A reset meal curry that's great for a body craving balance after eating out frequently. Packed with plenty of vegetables and low-calorie chicken, this dish is bursting with umami and richness. Served with a side of sweet and sour pickled cabbage, it supports a delicious and healthy lifestyle.
Ingredients
Main Ingredients (2 servings)
- Onion 1 (200g)
- Chicken thigh 1 (300g, skin removed)
- Tomatoes 2 (300g)
- Garlic 2 cloves (15g)
- Ginger 10g
- Cabbage 200g
- Kelp 2g
- Rice (to taste)
Seasonings
- [A] Curry powder 2 tbsp
- [A] Oil 1 tbsp
- [A] Salt 1.2g (1 pinch and a little more)
- [A] Low-sodium chicken stock granules 2.5 tsp
- [A] Water 150ml
- [B] Sugar 1 tsp (for massaging)
- [B] Vinegar 3 tbsp
- [B] Honey 1 tbsp
Steps
- Finely chop 1 onion (200g).
- Place the chopped onion in a heatproof container, cover with plastic wrap, and microwave for 3 minutes at 600W. (This is the key!) Pre-heating in the microwave speeds up the caramelization process later.
- Place 2 cloves of garlic (15g, unpeeled) and 10g of ginger (with skin) in a chopper and mince. (This is the key!) Remove the garlic sprouts, as they can cause bitterness and off-flavors.
- Cut 2 tomatoes (300g) in half lengthwise, remove the core. Then, chop them finely, almost to a mince. (This is the key!) Tomatoes are less likely to crush if you cut them using only the weight of the knife.
- Pull off the skin from 1 chicken thigh (300g) with both hands. (This is the key!) Removing the skin reduces fat content by more than half, making it healthier.
- From the removed chicken skin, trim off any excess yellow fat and sinew.
- Cut the chicken thigh into bite-sized pieces.
- Heat 1 tbsp of oil in a frying pan over medium-low heat. Add the microwaved onion and stir-fry until caramelized, about 10 minutes. (This is the key!) Thoroughly stir-frying develops richness and sweetness, leading to a satisfying flavor even with reduced salt.
- When the onion's moisture evaporates and it starts to sizzle and turn brown at the bottom, add a small amount of water and cook until the water evaporates. Repeat this process to caramelize the onions.
- Add the minced garlic and ginger to the caramelized onion and stir-fry until fragrant. (This is the key!) Add the garlic and ginger at this stage to prevent them from burning.
- Once fragrant, add the cut chicken thigh and 1.2g of salt (1 pinch and a little more) and stir-fry until the chicken is fully cooked.

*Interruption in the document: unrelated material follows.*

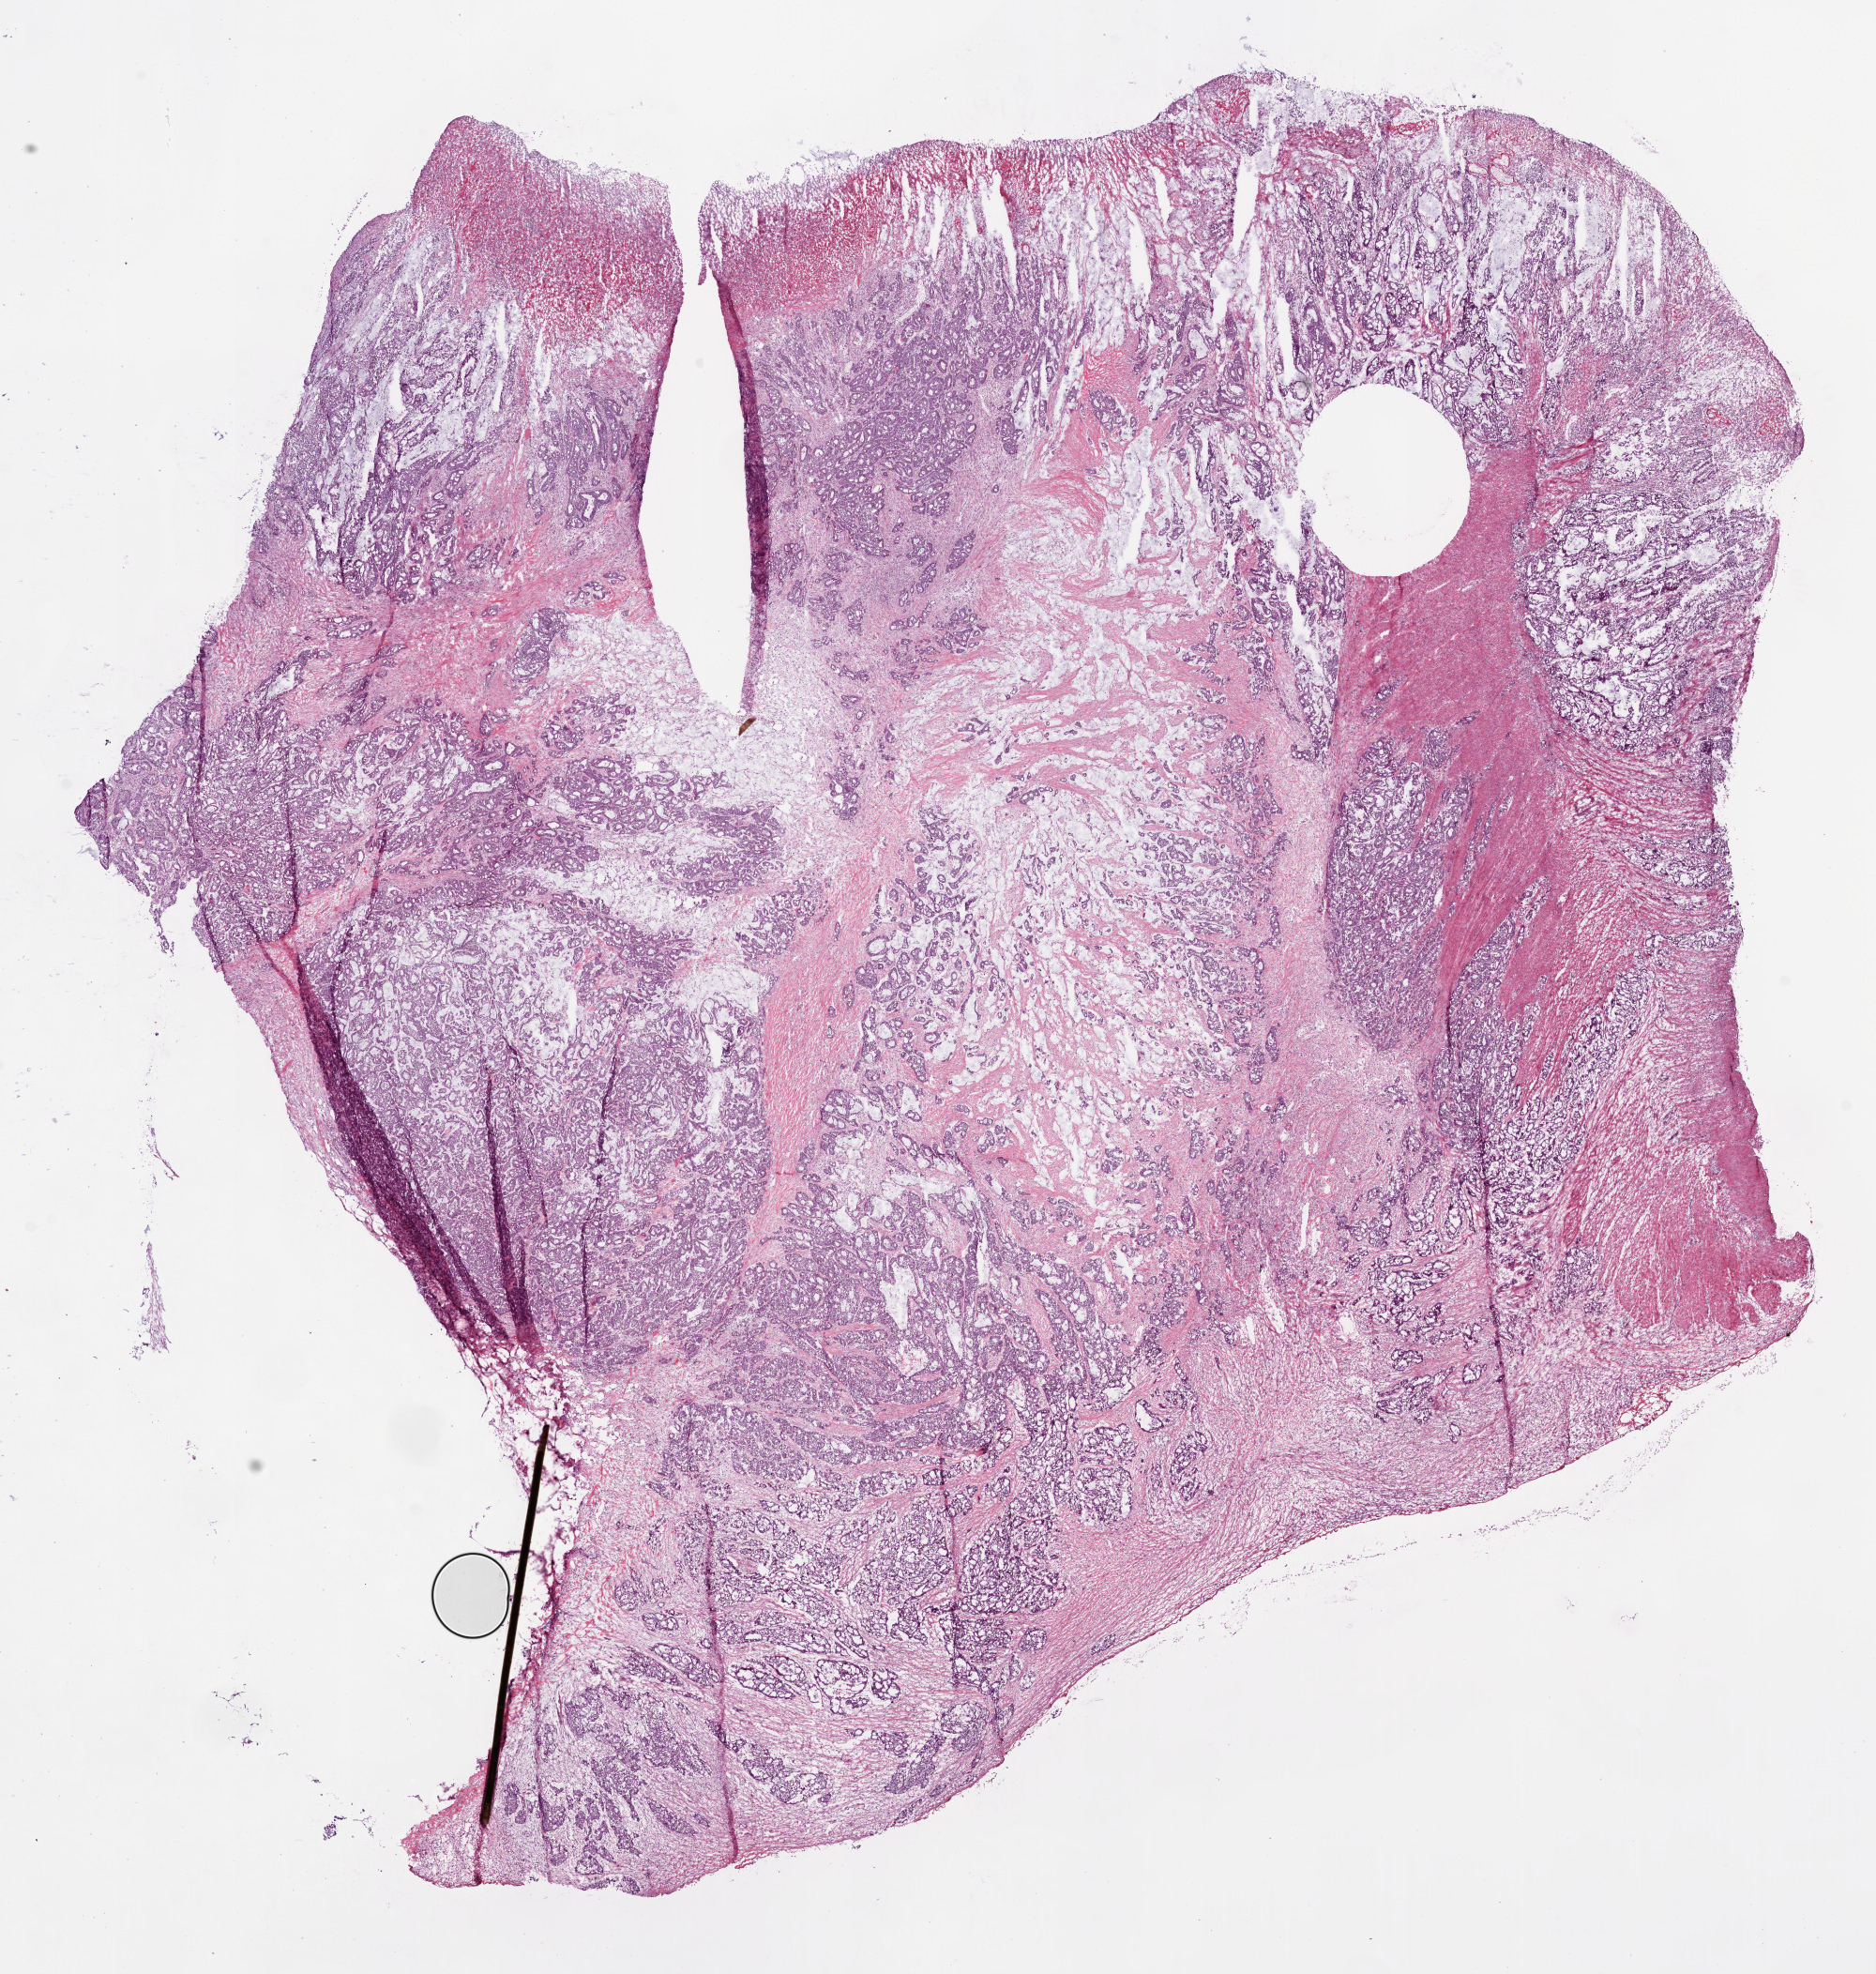
H&E-stained whole-slide image, low-resolution overview of the scanned area, about 16.0 x 16.9 mm. Frozen section. Sample: primary tumour, rectum. Male, age 51 years at initial diagnosis. Composition of this section per pathologist review: tumour cells 65%, tumour nuclei 80%, normal cells 0%, stromal cells 30%, necrosis 5%.
- AJCC pathologic stage: II (6th edition)
- histologic diagnosis: Mucinous adenocarcinoma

- When the chicken is cooked, add 2 tbsp of curry powder, coat everything evenly, and lightly stir-fry to bring out the aroma. (This is the key!) Umami and spices are essential for reducing salt and should be used generously.
- Add the chopped tomatoes and cook over medium heat until the moisture evaporates. (This is the key!) Cooking down the tomatoes removes acidity and concentrates sweetness and umami, forming the base of the curry.
- Once the moisture has reduced, add 150ml of water and 2.5 tsp of low-sodium chicken stock granules. Simmer over low-medium heat for about 5 minutes, stirring occasionally to prevent sticking. Turn off the heat when it reaches your desired consistency.
- Cut off the core of 200g of cabbage and rinse. Cut into slightly thick shreds against the grain. Finely chop the hard parts near the core. (This is the key!) Cutting against the grain makes it tender and helps it absorb flavor easily.
- Massage 1 tsp of sugar into the shredded cabbage and let it sit for 10 minutes. Then, squeeze out the excess water and place it in a zip-top bag. (This is the key!) Massaging with sugar removes excess moisture and reduces a raw cabbage smell.
- Add 3 tbsp of vinegar, 1 tbsp of honey, and 2g of kelp to the zip-top bag. Shake the bag to combine everything. Lightly knead, expel air, seal, and let it sit to allow the flavors to meld.
- Serve the rice in a bowl, top with curry, and garnish with the pickled cabbage. This completes the dish. (This is the key!) Cooking white rice and brown rice in a 1:1 ratio makes it even healthier and more delicious.